→ **Exercise aim**: Put everything below, from the line containing "фект будет у" down to the line containing "Не нашли Ваш город?", both included, into a JSON list of strings with one string per line and no blank lines.

→ **Data supplied**:
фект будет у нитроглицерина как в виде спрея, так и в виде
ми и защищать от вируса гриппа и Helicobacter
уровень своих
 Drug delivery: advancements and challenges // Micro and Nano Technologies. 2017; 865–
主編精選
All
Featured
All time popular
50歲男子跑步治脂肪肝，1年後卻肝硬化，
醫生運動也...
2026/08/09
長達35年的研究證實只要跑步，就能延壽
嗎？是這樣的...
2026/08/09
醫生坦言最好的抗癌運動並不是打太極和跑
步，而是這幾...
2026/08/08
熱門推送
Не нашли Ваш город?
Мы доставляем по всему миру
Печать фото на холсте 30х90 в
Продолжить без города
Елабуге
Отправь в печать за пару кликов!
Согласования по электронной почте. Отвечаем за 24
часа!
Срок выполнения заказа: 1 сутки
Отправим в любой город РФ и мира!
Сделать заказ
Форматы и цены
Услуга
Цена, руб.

---

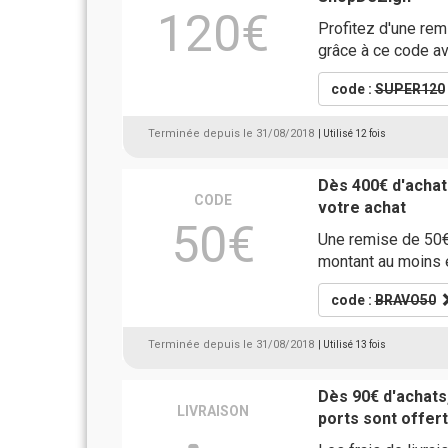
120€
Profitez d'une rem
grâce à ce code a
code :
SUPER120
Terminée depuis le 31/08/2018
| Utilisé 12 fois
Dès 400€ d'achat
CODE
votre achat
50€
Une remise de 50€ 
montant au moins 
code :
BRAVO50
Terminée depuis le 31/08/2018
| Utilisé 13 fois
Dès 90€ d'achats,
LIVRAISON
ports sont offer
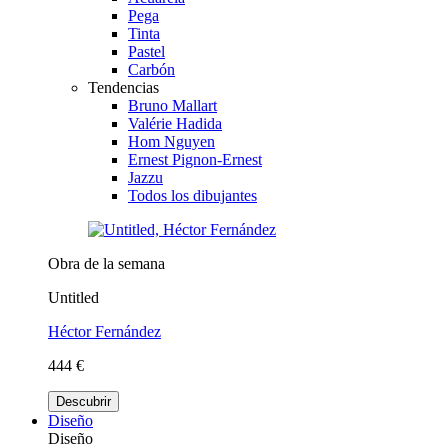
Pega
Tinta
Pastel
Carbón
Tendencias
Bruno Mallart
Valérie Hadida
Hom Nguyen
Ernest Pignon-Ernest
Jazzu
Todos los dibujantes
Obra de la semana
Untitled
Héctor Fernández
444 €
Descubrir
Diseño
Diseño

--

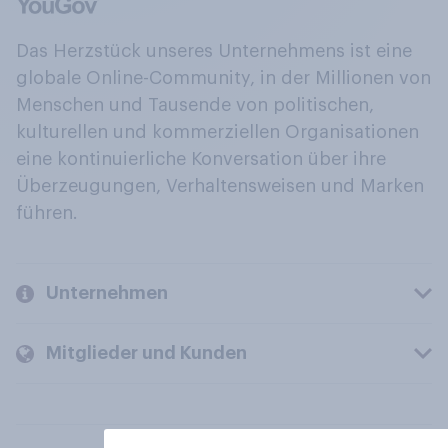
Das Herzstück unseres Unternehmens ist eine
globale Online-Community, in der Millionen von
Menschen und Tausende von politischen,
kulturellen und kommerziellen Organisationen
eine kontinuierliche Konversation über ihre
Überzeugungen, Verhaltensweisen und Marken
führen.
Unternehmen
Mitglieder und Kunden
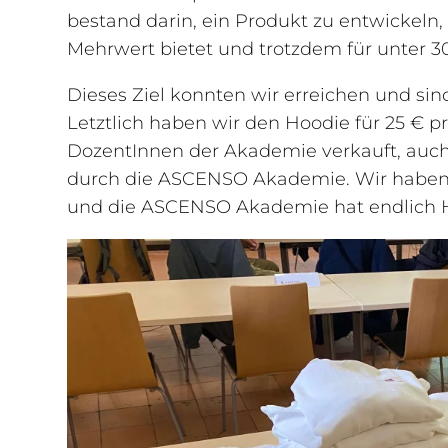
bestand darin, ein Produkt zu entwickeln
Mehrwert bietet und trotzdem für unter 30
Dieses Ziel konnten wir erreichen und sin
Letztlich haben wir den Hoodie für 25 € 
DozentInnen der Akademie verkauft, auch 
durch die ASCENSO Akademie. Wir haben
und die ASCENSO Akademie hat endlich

→ **Expected output**:
[
  "фект будет у нитроглицерина как в виде спрея, так и в виде",
  "ми и защищать от вируса гриппа и Helicobacter",
  "уровень своих",
  " Drug delivery: advancements and challenges // Micro and Nano Technologies. 2017; 865–",
  "主編精選",
  "All",
  "Featured",
  "All time popular",
  "50歲男子跑步治脂肪肝，1年後卻肝硬化，",
  "醫生運動也...",
  "2026/08/09",
  "長達35年的研究證實只要跑步，就能延壽",
  "嗎？是這樣的...",
  "2026/08/09",
  "醫生坦言最好的抗癌運動並不是打太極和跑",
  "步，而是這幾...",
  "2026/08/08",
  "熱門推送",
  "Не нашли Ваш город?"
]